Well Phil's rules say that once it's done it's job it hand focus back
and so clicking and dragging a window could be regarded as completing
it's job (being moved), so it should hand focus back afterwards.

That is consistent with the rest of your argument, yes.

I can't see why it's an issue even for dialogs that do not have editable
fields. Why would you want to give it focus even, or rather why would
you want Alt-F4 to close the window ever (if it doesn't have focus, it
hardly makes sense to first click on it and then press Alt-F4, when you
could just click directly on the close box. Return would have no purpose
because there's nothing to commit. Esc ditto - it would have no meaning
on a dialog that has not had any edit just done to it (there's no
operation pending to cancel).

EXACTLY MY POINT! I am saying if it's so hard to give these dialogs
focus anyway (some CAN'T get it because they haven't got a wxTextControl
or a combo box, the rest you HAVE to click in a SPECIFIC control
anyway), there is NO POINT to keyboard shortcuts for commit and
close window, because you HAD to use the mouse to give the dialog
focus in order to use the keyboard shortcut! No-one in their right
mind would do that. Note RETURN would still "do the right thing" in
info bar fields because that is not a "soft commit" of the whole dialog
(it's not "pressing the default action button"), it's a keypress that
just affects that control.

* Do we need ALT-F4, CTRL-W and RETURN handling in non-modal dialogs
  (per se) at all?

Oh yes close Windows short cuts are useful and standard. So that Alt-F4
should close the dialog, irrespective of whether it's modal or modeless.
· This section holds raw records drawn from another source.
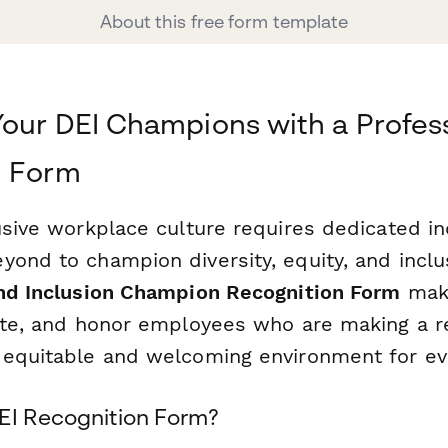
About this free form template
our DEI Champions with a Profes
n Form
lusive workplace culture requires dedicated i
ond to champion diversity, equity, and inclusi
and Inclusion Champion Recognition Form
make
rate, and honor employees who are making a re
 equitable and welcoming environment for ev
EI Recognition Form?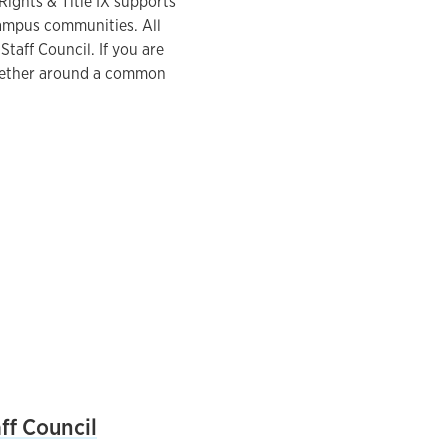
Rights & Title IX supports
campus communities. All
Staff Council. If you are
together around a common
ff Council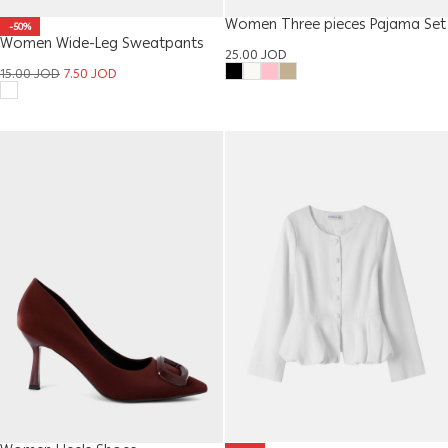
Women Three pieces Pajama Set
-50%
Women Wide-Leg Sweatpants
25.00
JOD
15.00
JOD
7.50
JOD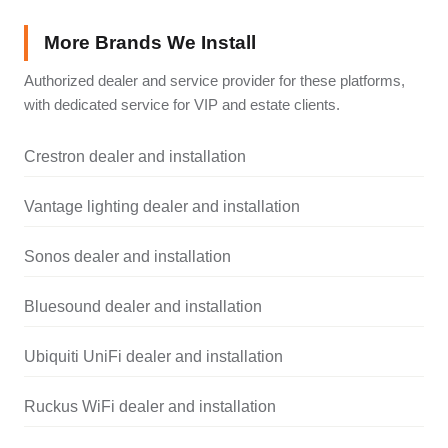
More Brands We Install
Authorized dealer and service provider for these platforms,
with dedicated service for VIP and estate clients.
Crestron dealer and installation
Vantage lighting dealer and installation
Sonos dealer and installation
Bluesound dealer and installation
Ubiquiti UniFi dealer and installation
Ruckus WiFi dealer and installation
But if it's modeless, you can't give the dialog focus unless it's got a
wxTextControl or a Combo box in, and you click in it. By your own logic
you want CTRL-W to go to the page (just like the arrow keys, space
bar etc. do). You've said if you click the title bar, it lose focus
afterwards! So unless there is a text control or combo, and unless you
click in it, the dialog won't SEE the keypress. But if you DO click
in it, why not just click on the close box or apply button!

Or should non-modal dialogs ALWAYS act when the
  field is committed, and not have a concept of dialog state, in which
  case RETURN (at least) is useless.

Don't understand that. Return does the commit. See above.

I think we are getting confused between committing the field value
(like the way the selector tool info bar works) where each field
affects the document, and there being some "dialog copy" of the
values, which might be (in toto) invalid, which is separately
committed using a default action button (a la RiscOS, and like
the Options dialog). Similarly I'd kill return operating (for
instance) the "Trace" button on the trace dialog in the event it
stays non-modal.

If we agree non-modals should be dockable, think about whether we
really want them to have default action buttons anyway.